Dire que le travail est métaphysique c'est au fond s'appuyer sur un pouvoir, ou au mieux demander à celui-ci qu'il soit le mécène de votre quête de vérité métaphysique mais ce n'est pas se débarrasser du pouvoir, de la gouvernance et de vouloir et viser la puissance, la capacité à exercer son effort et son audace sur la réalité qui vous entoure, davantage pour la transfigurer que pour la dominer ou la maîtriser. Voilà ce que nous pourrions dire pour ne pas nous leurrer. C'est bel et bien une affaire de souffle qui s'exerce au-delà de tout effort mais ce souffle qui peut-être délire, qui peut-être engagement (la lutte le polémos), car tels sont les "principes" grecs qui annoncèrent l'hellénisme bien loin de la connaissance de soi ou du souci de soi.

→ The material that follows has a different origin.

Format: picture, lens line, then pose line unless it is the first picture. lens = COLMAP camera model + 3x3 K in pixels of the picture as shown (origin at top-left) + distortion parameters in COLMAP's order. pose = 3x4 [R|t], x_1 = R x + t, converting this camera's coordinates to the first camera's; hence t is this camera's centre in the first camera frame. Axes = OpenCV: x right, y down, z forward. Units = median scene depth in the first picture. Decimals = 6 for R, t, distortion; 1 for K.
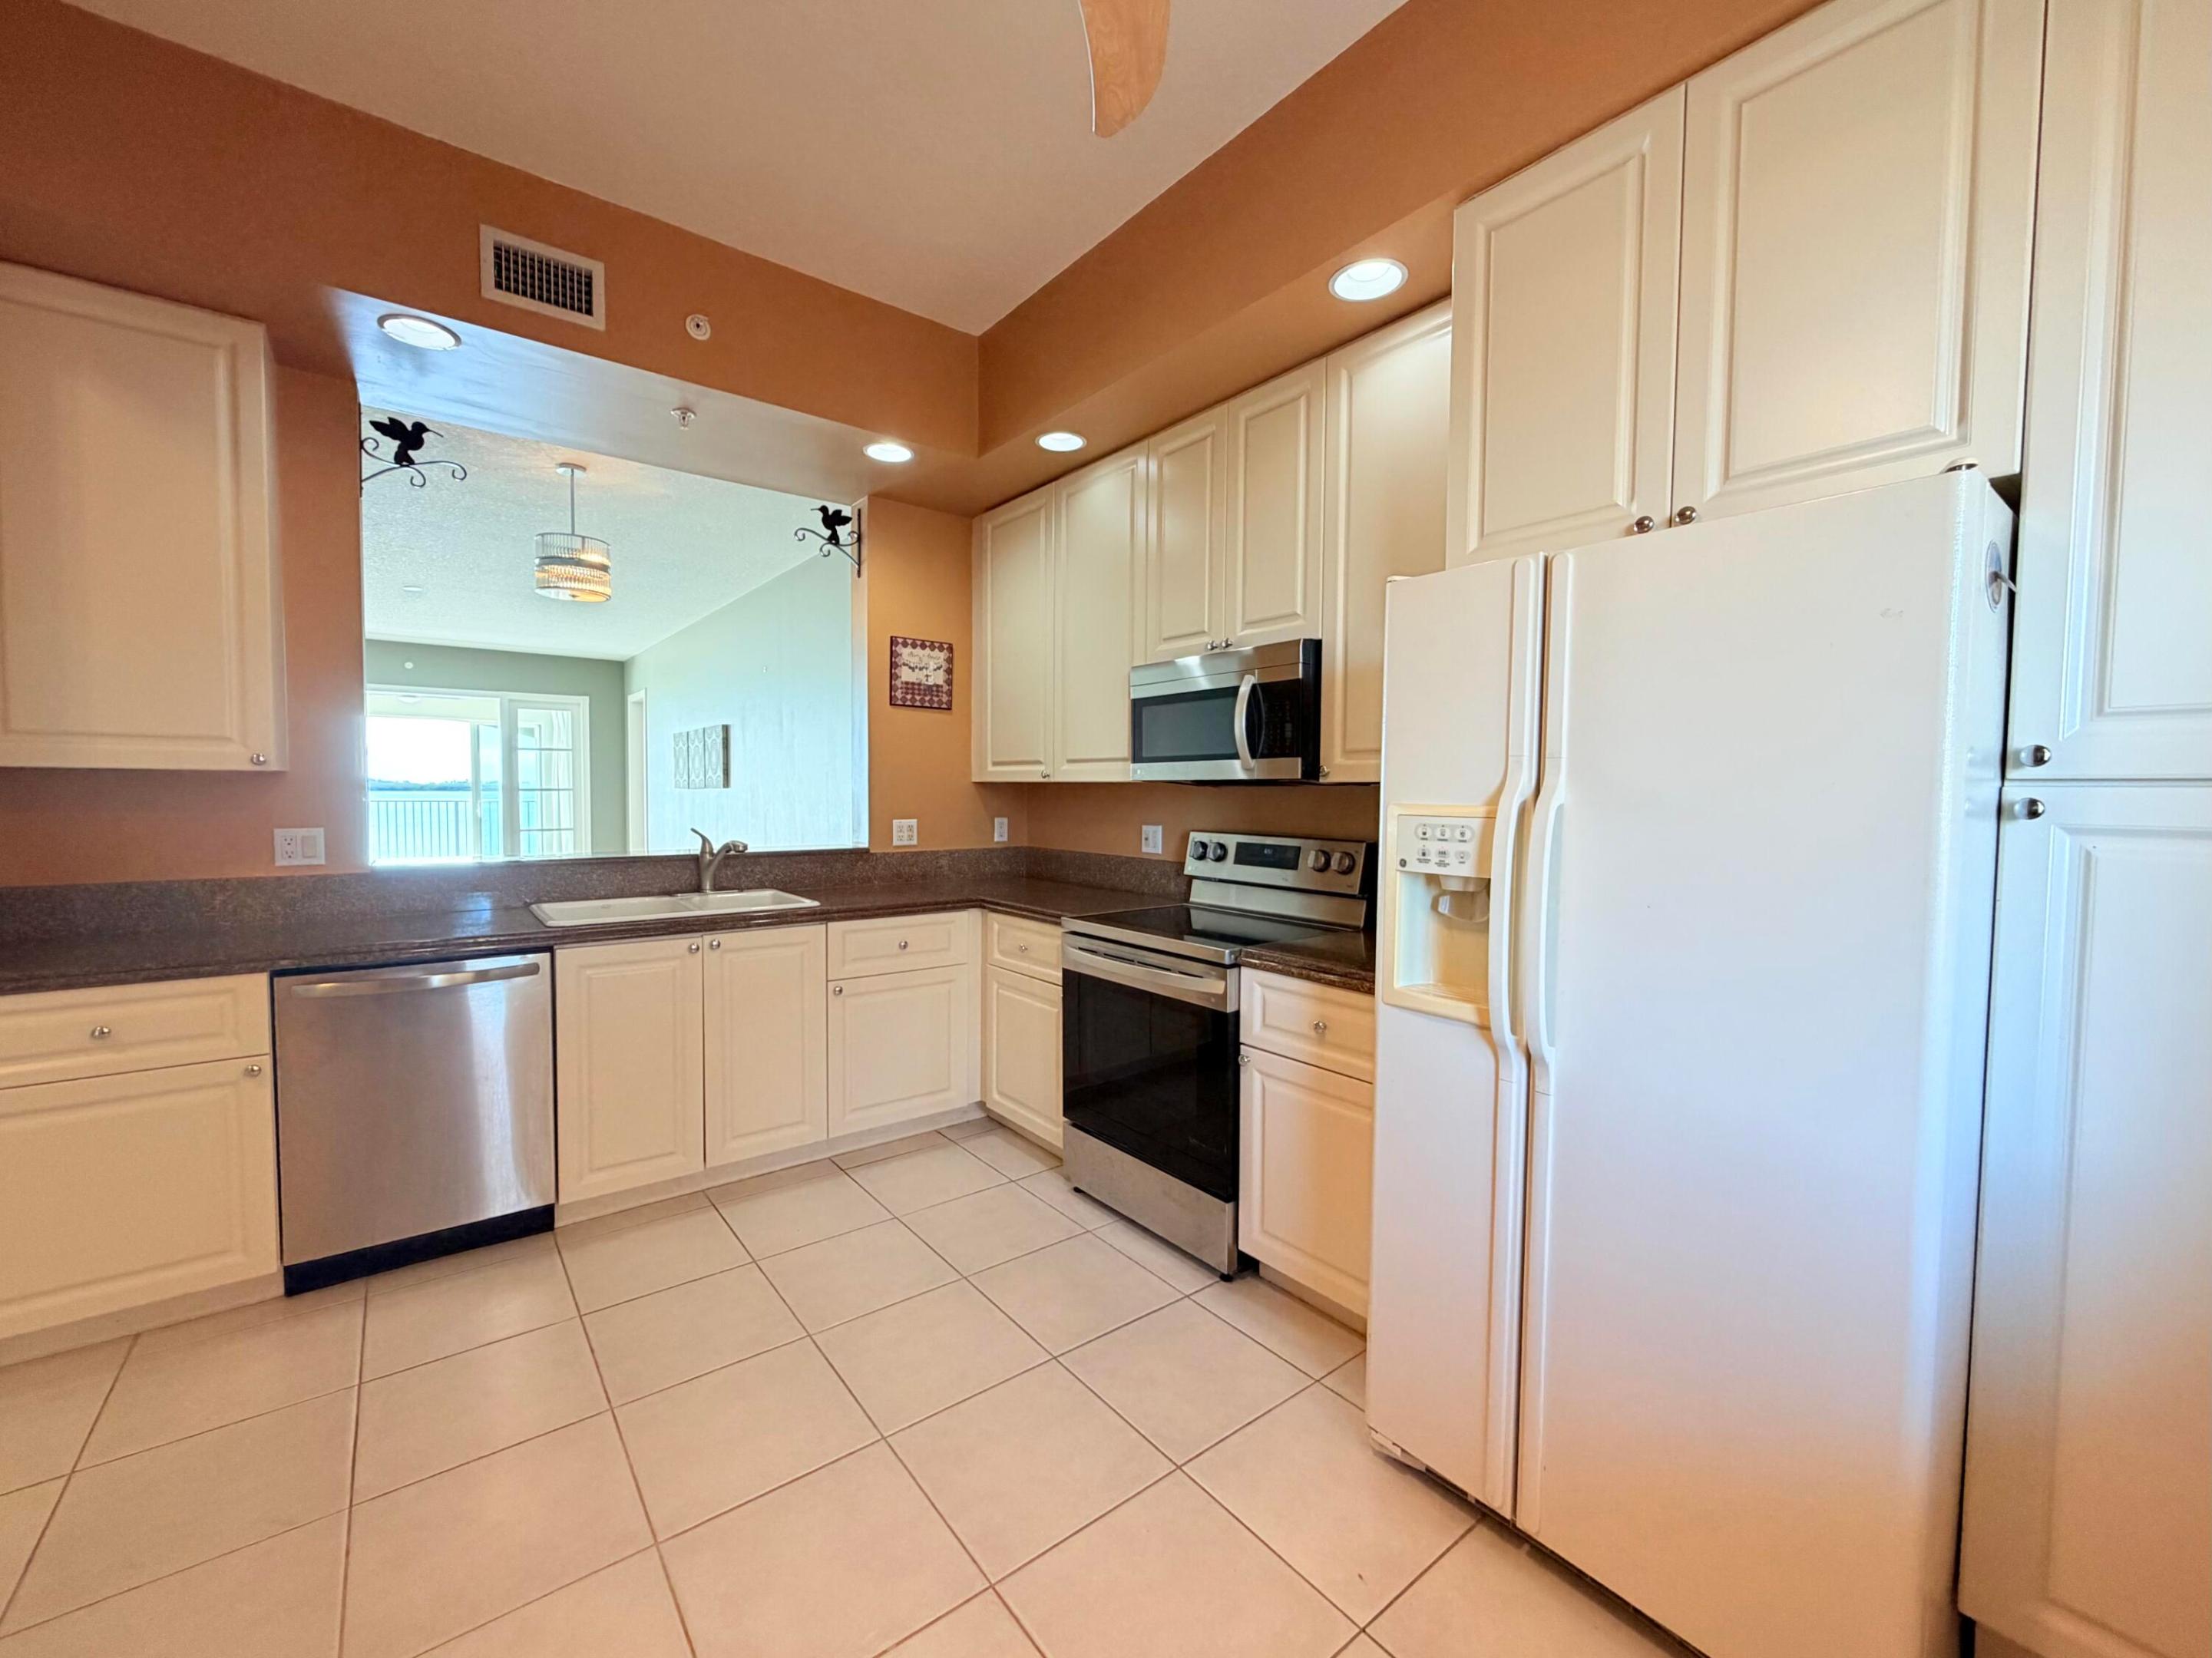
lens RADIAL K [[886.4, 0, 1106.0], [0, 886.4, 829.0], [0, 0, 1]] dist [-0.000942, -0.000150]
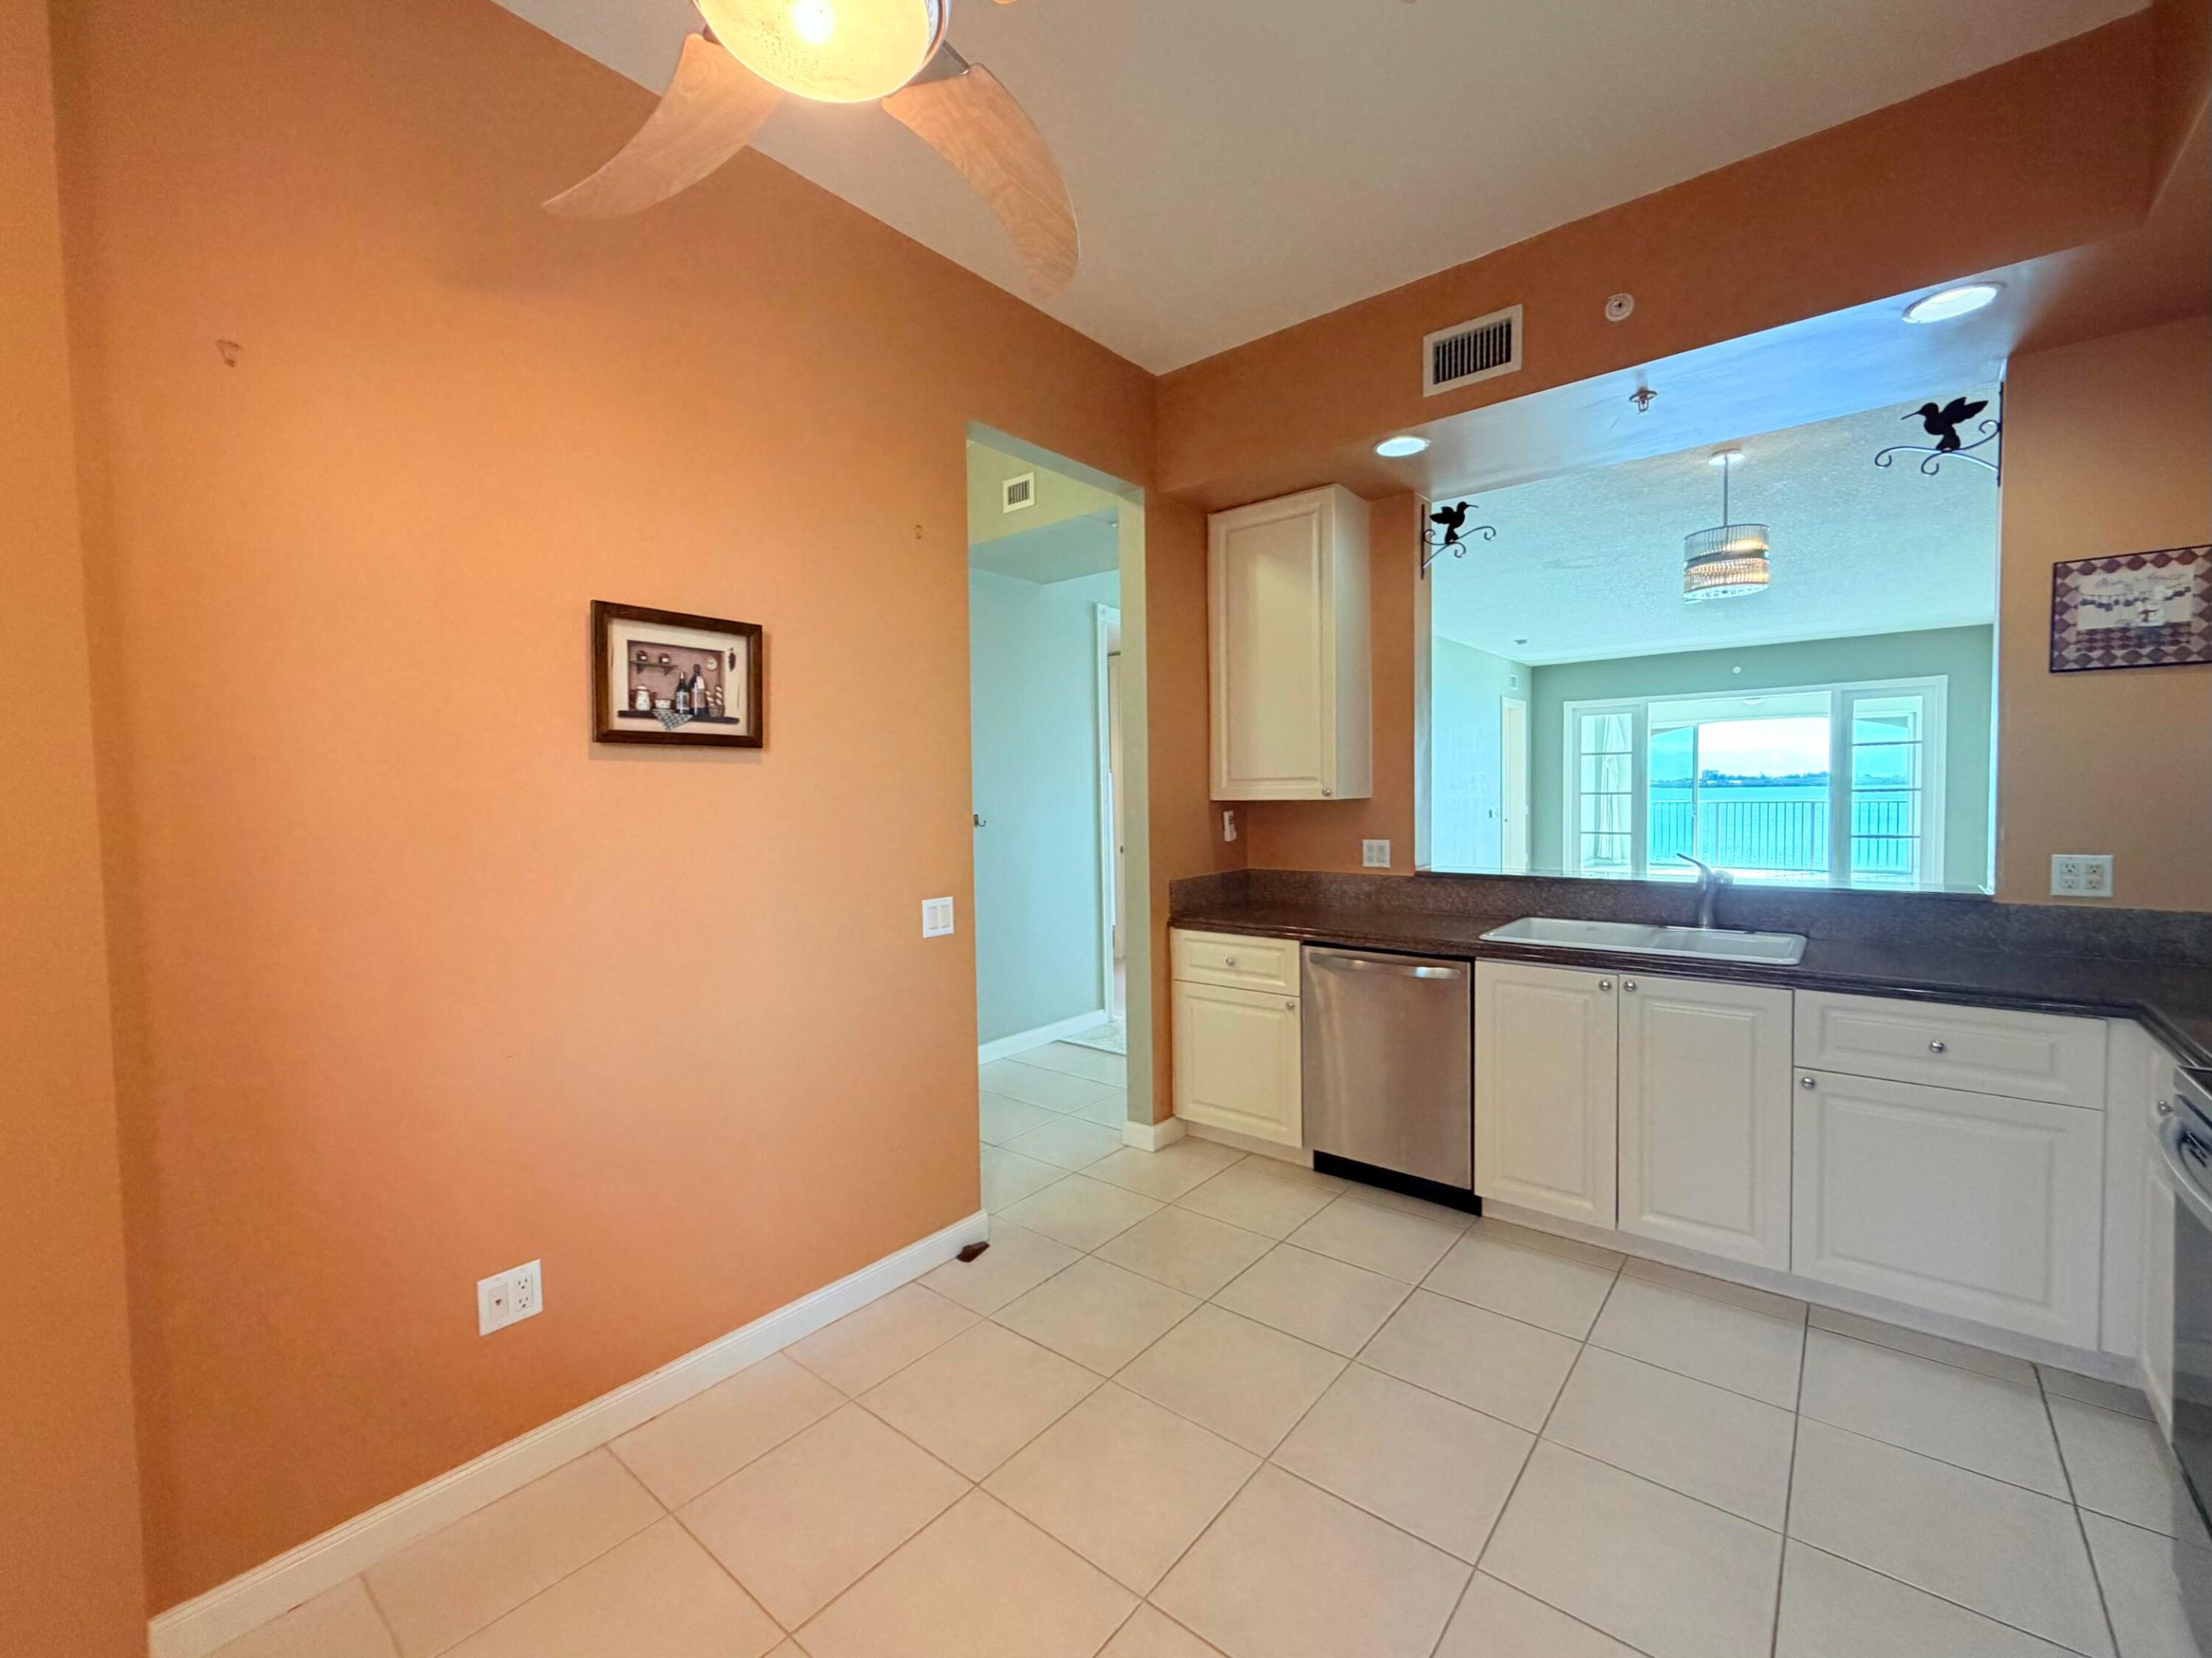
lens RADIAL K [[924.6, 0, 1106.0], [0, 924.6, 829.0], [0, 0, 1]] dist [0.000789, -0.000143]
pose [[0.214640, 0.027953, -0.976293, 0.326234], [-0.024222, 0.999435, 0.023290, -0.034739], [0.976393, 0.018648, 0.215196, 0.254802]]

C'est bel et bien l'affirmation d'une personnalité divergente qui compte car celle-ci indique la brèche à suivre. 

L'effort à produire n'est en rien spirituel ou matériel (comme cela pointe son ombre dans la trajectoire philosophique d'Eric Lecerf), en cela nous nous éloignons de Ravaisson (cf.  De l'habiture et testament philosophie) et de Maine de Biran pour être au plus prêt de ce qu'a pu être la dynamique grecque, le fait de s'en tenir à des buts proches, le fait de ne pas remettre les problèmes importants à demain (atermoiement et procrastination des maladifs réunis en académies), le fait de concentrer toutes les tendances psychologiques dans les mythes et non dans une histoire qui paralyse, dissuade d'entreprendre et maintient tout les buts éloignés.  Celui qui  "écrit" l'histoire est toujours celui qui s'oppose à sa marche civilisatrice ou Frinkelkrauptienne (
voire sarkozyste) et délire sur des mythes (de simples fictions) qu'il s'invente.  Tel est l'effort à produire pour ne jamais se tenir éloigné des buts que l'on se donne.